Piles arranged in lines around a central feature: MilkyWay x SummerSoltice

There is a bit of a rock pile site in Carlisle Conservation Land and it may have many different purposes. Certainly each time I visit it, I bring with me the baggage of my latest assumptions and hypotheses, and so I see different things. One time at this site I was struck by the "effigy"-like quality of some of the piles. Another time I was struck by a number of piles with black/white pairs of cobbles next to each other in the pile. This last time, I went with FFC and the focus was on alignments.

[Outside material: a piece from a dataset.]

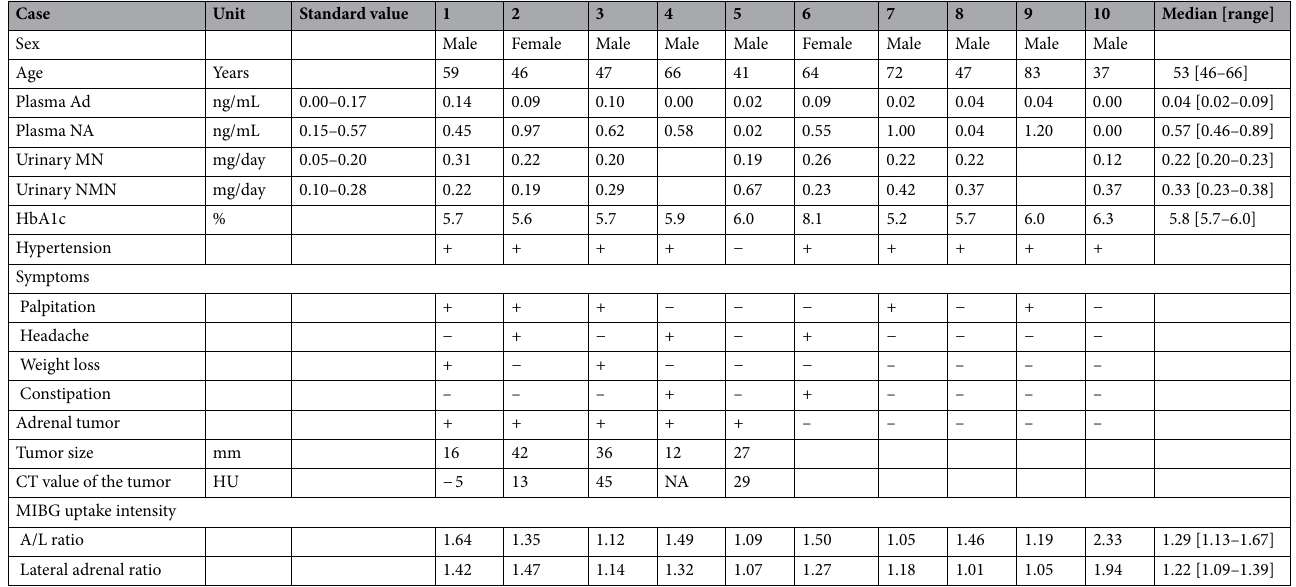
Table 1. Clinical characteristics of 10 cases with bilateral adrenal accumulation with MIBG and a mild increase in CA or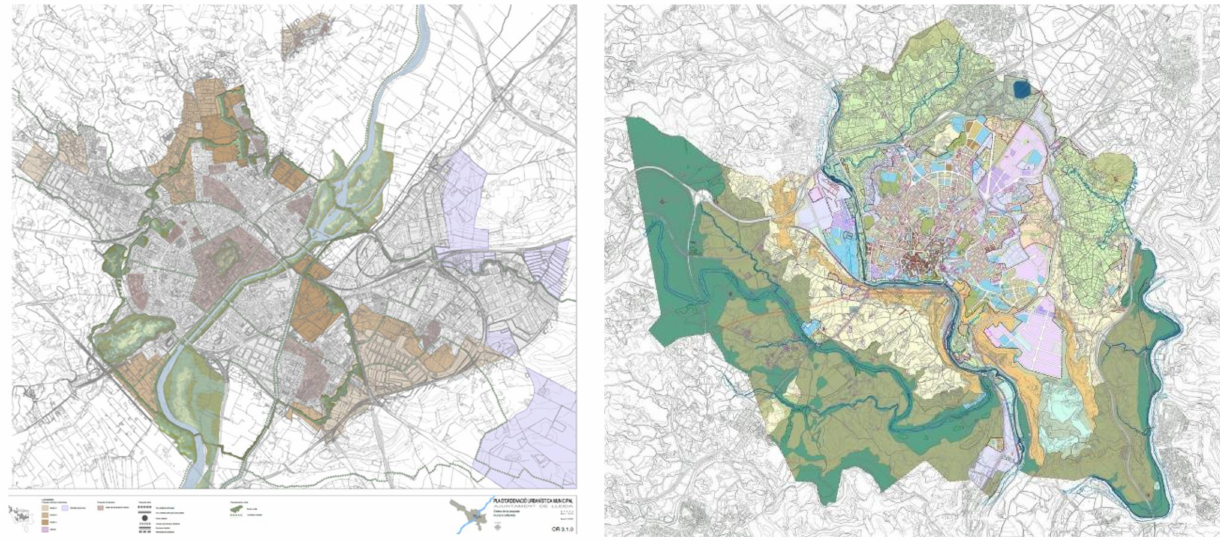
Figure 5. The Plan de Ordenaci ó n Urbana Municipal de Lleida of 2018 ( left ) reprinted with permission from ref. [49] and the Plan de Ordenaci ó n Urbana de Manresa of 2017 ( right ) reprinted with permission from ref.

[If the movie does not load, click here]

So, from a high point we look down one line of piles that are lined up in a direction related to the Milky Way (northernmost extreme rising, or something...), and another set of lined up rocks related to a different Milky Way direction (southernmost....). Meanwhile a different alignment is suggested, visible also from the same high point and running along the line of the summer solstice sunrise. Hence the idea of identifying a marker pile site by its principal aligments:
(milky way) x (summer solstice).
There is some more serious surveying to do at this site but I want to focus on one observation that may be worth of keeping track of and of being applied again at other places: one of the lines of sight, passes directly parallel with the vertical face of a rock pile. I use the word "crisp" in the video to describe one view of the vertical face. Later, another vertical face, with its suggestion of directionality, cause me to look down along that direction and spot a prominent pile. So there might be a small drop of truth here.

We have puzzled over why some piles seem to have a clean vertical face on one side only. Now the suggestion is that this might be to make the viewing direction "crisp" from one direction. This means, look along the line parallel with the vertical face to locate viewing positions.


theseventhgeneration said...

I like this idea. It helps clarify some sites here in NY where I've looked at all the piles (together) for a pattern, and nothing emerges. Just looking back at my photos, I think there's truth to this idea. This is a good time of year for me to go back to some of those sites and look for a "crisp" viewing direction.

Anonymous said...

Thinking some more about it, when the "crisp" face is actually slanted, rather than true vertical, then something that moves diagonally (in the sky) is suggested. The hint give us an idea which part of the sky to examine.